Coordinates are fundamental for locating points on a Cartesian plane. Each point on this grid is defined by a pair of numbers: the \(x\)-coordinate and the \(y\)-coordinate.
These values tell you how far along the horizontal (\(x\)-axis) and vertical (\(y\)-axis) a point is.
To better visualize:

• The first number in a pair, like 2 in (2,3), is the \(x\)-coordinate.
• The second number, such as 3 in both (2,3) and (10,3), is the \(y\)-coordinate.

So, the coordinates for the points are (2,3) - meaning 2 steps right and 3 steps up from the origin - and (10,3) - meaning 10 steps right and 3 steps up.
This helps us place points precisely and is essential for applying the slope formula.

The slope formula is a crucial tool for determining how steep a line is.
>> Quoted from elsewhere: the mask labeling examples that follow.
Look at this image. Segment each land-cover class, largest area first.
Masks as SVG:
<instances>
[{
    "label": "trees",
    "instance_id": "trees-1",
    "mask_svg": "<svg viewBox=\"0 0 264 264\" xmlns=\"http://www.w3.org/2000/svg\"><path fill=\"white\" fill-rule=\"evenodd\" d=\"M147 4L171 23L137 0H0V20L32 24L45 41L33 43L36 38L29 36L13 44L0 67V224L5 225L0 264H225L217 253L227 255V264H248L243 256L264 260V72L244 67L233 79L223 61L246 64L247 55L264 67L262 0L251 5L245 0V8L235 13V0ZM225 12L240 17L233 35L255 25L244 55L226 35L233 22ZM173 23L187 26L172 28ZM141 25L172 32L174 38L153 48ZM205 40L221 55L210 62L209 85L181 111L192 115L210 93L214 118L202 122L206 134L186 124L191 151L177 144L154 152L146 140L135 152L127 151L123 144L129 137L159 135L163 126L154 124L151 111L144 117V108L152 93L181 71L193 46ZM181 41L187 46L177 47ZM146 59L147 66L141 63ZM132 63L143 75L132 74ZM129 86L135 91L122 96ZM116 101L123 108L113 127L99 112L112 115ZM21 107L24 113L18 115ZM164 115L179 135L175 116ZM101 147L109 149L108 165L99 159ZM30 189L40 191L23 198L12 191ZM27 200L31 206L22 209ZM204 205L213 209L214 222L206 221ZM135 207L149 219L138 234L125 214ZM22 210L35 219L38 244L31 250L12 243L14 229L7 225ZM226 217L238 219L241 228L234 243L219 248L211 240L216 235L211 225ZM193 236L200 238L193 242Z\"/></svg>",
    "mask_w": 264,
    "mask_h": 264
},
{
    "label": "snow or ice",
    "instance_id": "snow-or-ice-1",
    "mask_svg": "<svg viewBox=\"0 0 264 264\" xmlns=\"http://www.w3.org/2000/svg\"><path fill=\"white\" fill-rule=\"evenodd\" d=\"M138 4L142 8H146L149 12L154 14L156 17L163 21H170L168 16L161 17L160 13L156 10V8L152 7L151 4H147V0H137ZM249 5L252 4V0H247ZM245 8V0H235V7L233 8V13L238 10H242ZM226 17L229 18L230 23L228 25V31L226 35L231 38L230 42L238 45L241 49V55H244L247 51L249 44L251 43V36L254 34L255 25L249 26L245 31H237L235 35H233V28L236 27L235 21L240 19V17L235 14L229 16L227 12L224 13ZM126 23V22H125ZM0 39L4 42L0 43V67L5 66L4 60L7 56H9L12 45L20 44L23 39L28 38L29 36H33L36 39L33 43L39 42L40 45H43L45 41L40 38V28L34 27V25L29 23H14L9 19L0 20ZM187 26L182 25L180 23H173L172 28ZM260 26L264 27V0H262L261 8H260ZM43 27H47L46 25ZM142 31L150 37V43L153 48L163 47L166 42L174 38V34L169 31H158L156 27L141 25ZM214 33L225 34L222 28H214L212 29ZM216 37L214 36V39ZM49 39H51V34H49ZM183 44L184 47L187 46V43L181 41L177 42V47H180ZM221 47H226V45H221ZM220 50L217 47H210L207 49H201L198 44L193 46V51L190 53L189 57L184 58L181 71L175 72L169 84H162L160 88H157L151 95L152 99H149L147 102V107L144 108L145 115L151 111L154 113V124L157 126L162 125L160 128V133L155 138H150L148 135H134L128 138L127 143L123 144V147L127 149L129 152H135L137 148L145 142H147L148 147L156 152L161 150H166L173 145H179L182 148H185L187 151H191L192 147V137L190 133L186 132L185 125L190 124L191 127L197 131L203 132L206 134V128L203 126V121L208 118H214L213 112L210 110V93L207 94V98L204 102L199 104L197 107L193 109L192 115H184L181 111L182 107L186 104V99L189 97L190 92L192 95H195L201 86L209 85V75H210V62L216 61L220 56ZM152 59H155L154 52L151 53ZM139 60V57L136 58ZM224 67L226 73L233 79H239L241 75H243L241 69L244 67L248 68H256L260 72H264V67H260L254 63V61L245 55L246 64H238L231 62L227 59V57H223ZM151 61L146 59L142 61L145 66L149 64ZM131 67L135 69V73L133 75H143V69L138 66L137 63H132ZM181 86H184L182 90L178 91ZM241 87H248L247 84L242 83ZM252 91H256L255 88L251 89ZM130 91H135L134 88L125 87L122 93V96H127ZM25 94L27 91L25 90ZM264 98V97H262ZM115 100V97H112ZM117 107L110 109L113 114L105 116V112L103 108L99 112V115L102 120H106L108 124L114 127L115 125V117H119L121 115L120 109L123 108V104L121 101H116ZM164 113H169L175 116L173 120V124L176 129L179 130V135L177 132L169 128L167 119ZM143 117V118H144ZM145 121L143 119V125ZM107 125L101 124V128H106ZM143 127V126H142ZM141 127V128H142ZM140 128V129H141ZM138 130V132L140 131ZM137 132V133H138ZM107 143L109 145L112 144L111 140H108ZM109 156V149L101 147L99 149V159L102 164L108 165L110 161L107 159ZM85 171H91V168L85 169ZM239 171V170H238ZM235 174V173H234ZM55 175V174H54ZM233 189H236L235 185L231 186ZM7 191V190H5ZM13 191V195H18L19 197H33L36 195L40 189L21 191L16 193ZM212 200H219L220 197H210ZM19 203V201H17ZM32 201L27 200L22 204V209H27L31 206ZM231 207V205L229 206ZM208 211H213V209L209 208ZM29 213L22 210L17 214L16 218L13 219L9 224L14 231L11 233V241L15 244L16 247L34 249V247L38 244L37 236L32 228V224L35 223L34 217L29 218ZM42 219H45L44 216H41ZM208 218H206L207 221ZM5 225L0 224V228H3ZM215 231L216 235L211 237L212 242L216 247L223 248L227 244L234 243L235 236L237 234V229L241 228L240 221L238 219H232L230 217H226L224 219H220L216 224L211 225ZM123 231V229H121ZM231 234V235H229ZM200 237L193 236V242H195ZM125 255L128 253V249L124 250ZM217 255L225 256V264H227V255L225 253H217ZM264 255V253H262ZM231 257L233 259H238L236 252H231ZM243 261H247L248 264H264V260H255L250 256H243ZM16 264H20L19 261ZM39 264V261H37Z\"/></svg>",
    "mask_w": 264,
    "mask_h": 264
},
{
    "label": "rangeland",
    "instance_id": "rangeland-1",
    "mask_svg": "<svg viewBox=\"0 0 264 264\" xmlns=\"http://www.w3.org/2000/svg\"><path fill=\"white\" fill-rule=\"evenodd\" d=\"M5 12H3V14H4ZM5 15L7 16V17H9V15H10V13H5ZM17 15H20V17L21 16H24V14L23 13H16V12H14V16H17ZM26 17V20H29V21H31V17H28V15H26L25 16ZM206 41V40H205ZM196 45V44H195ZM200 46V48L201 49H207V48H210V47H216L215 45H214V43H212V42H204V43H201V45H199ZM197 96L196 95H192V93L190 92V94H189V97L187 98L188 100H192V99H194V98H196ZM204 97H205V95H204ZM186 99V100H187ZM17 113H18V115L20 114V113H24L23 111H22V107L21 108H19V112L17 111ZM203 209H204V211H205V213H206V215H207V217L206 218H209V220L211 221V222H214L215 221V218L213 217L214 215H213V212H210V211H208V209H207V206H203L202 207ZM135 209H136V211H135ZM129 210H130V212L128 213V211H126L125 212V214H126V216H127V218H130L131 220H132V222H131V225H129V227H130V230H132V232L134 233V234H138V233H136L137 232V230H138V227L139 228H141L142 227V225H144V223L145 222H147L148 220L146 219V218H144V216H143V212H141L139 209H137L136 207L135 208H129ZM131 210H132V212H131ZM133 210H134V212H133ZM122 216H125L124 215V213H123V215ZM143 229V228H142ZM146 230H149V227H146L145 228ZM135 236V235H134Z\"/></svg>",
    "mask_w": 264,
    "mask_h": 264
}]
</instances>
It compares the vertical change (rise) to the horizontal change (run) between two points.
The formula is represented as: \[m = \frac{y_2 - y_1}{x_2 - x_1}\]Where:

• \(y_1\) and \(y_2\) are the y-values of the two points.
• \(x_1\) and \(x_2\) are the x-values of the two points.

The slope \(m\) shows the line's inclination. A positive \(m\) means the line goes upward, while a negative \(m\) means it descends. If \(m = 0\), the line is perfectly horizontal, indicating no incline.
By applying this formula, we get a clear mathematical picture of the line between our points.

A horizontal line is unique in that it stretches from left to right without any vertical climb or descent. Such lines have several distinguishing features:

• The \(y\)-coordinate remains constant, meaning all points on the line share the same \(y\)-value.
• The slope of a horizontal line is always 0, signifying no vertical change as you move across the line.

For this exercise, the points (2,3) and (10,3) share the same \(y\)-coordinate.
This constant \(y\)-value indicates the line is horizontal.
No matter how far apart the points are on the \(x\)-axis, the height doesn’t alter.
Understanding horizontal lines helps in recognizing and interpreting graphs, allowing us to see when a relationship has no change or growth in \(y\).